:: Records for processing ::

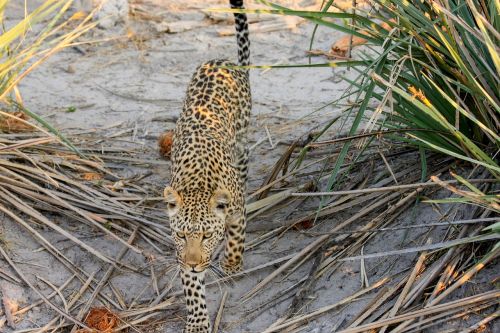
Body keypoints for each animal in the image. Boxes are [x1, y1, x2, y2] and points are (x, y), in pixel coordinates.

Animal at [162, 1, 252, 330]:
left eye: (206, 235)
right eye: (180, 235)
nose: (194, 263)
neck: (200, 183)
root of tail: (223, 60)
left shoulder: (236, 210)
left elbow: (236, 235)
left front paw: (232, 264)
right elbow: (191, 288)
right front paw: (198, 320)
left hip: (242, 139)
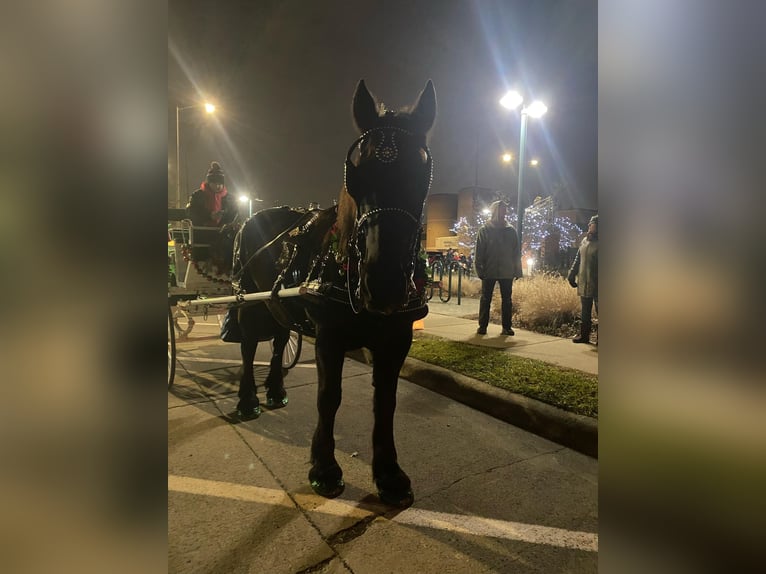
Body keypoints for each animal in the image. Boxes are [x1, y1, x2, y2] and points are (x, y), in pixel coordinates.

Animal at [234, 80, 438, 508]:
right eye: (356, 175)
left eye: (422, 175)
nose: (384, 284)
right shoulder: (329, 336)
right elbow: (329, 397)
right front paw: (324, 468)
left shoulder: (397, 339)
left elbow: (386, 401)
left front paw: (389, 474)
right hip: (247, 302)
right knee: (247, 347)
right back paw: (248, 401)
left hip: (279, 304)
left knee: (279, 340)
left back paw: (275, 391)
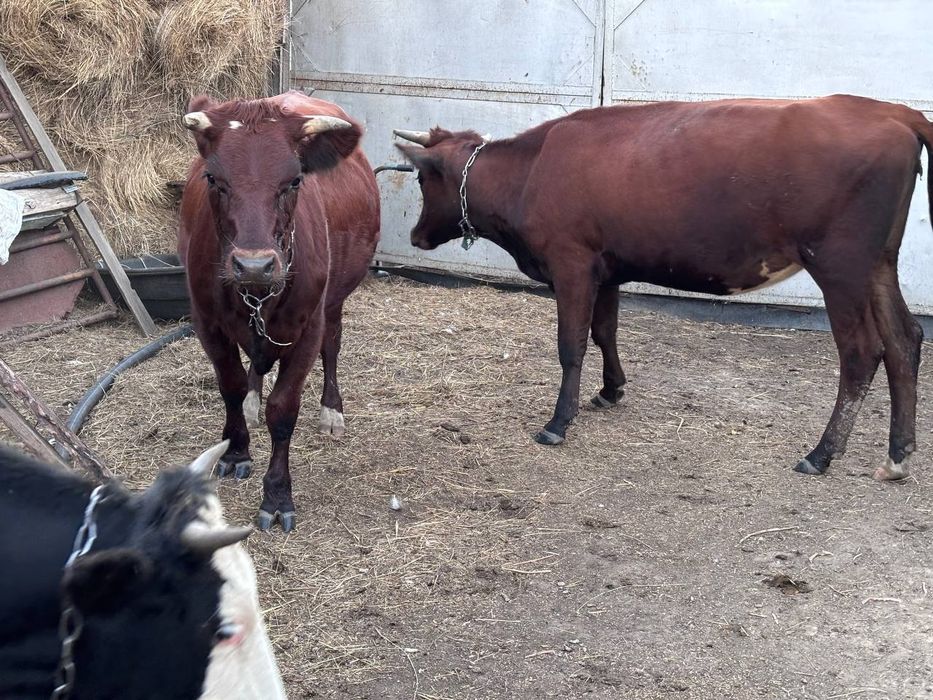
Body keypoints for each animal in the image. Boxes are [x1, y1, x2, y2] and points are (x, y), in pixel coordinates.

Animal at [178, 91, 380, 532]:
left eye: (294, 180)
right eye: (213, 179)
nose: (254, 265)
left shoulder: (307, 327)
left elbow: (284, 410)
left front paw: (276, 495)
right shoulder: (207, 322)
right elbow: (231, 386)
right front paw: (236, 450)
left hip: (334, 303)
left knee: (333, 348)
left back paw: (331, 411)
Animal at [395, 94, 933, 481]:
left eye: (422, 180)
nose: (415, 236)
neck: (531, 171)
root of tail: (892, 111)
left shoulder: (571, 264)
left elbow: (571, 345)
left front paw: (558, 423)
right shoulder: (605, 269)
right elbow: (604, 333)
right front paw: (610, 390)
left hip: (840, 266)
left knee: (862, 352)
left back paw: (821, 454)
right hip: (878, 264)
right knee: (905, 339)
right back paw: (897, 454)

==

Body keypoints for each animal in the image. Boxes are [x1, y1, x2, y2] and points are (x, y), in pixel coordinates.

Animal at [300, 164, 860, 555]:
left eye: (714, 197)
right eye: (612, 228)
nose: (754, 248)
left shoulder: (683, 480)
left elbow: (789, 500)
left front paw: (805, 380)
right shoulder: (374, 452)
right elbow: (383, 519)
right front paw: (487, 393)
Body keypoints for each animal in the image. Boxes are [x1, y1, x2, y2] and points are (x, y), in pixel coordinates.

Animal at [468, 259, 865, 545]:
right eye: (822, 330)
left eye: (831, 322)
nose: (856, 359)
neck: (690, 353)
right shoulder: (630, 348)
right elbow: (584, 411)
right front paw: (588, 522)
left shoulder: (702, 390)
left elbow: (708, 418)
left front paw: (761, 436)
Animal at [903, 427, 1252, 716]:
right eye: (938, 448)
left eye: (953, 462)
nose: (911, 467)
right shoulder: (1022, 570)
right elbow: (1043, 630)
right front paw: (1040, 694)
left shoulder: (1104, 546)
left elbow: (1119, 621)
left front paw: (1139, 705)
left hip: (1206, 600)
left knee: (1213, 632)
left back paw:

:: Try it ::
In the listing above, find the line containing "right shoulder: (329, 336)" and the line containing "left back paw: (331, 411)", then output those two lines and everything between them exactly as written, without the images.

:: Answer section ::
right shoulder: (329, 336)
right elbow: (329, 397)
right front paw: (324, 468)
left shoulder: (397, 339)
left elbow: (386, 401)
left front paw: (389, 474)
right hip: (247, 302)
right knee: (247, 347)
right back paw: (248, 401)
left hip: (279, 304)
left knee: (279, 340)
left back paw: (275, 391)
Body keypoints for each animal in the image. Boxes are [x1, y1, x2, y2] and points are (x, y), in pixel coordinates.

Animal at [178, 91, 380, 532]:
left eye: (294, 180)
right eye: (213, 179)
nose: (254, 265)
left shoulder: (307, 327)
left elbow: (284, 410)
left front paw: (276, 495)
right shoulder: (207, 322)
right elbow: (231, 386)
right front paw: (236, 450)
left hip: (334, 303)
left knee: (333, 348)
left back paw: (331, 411)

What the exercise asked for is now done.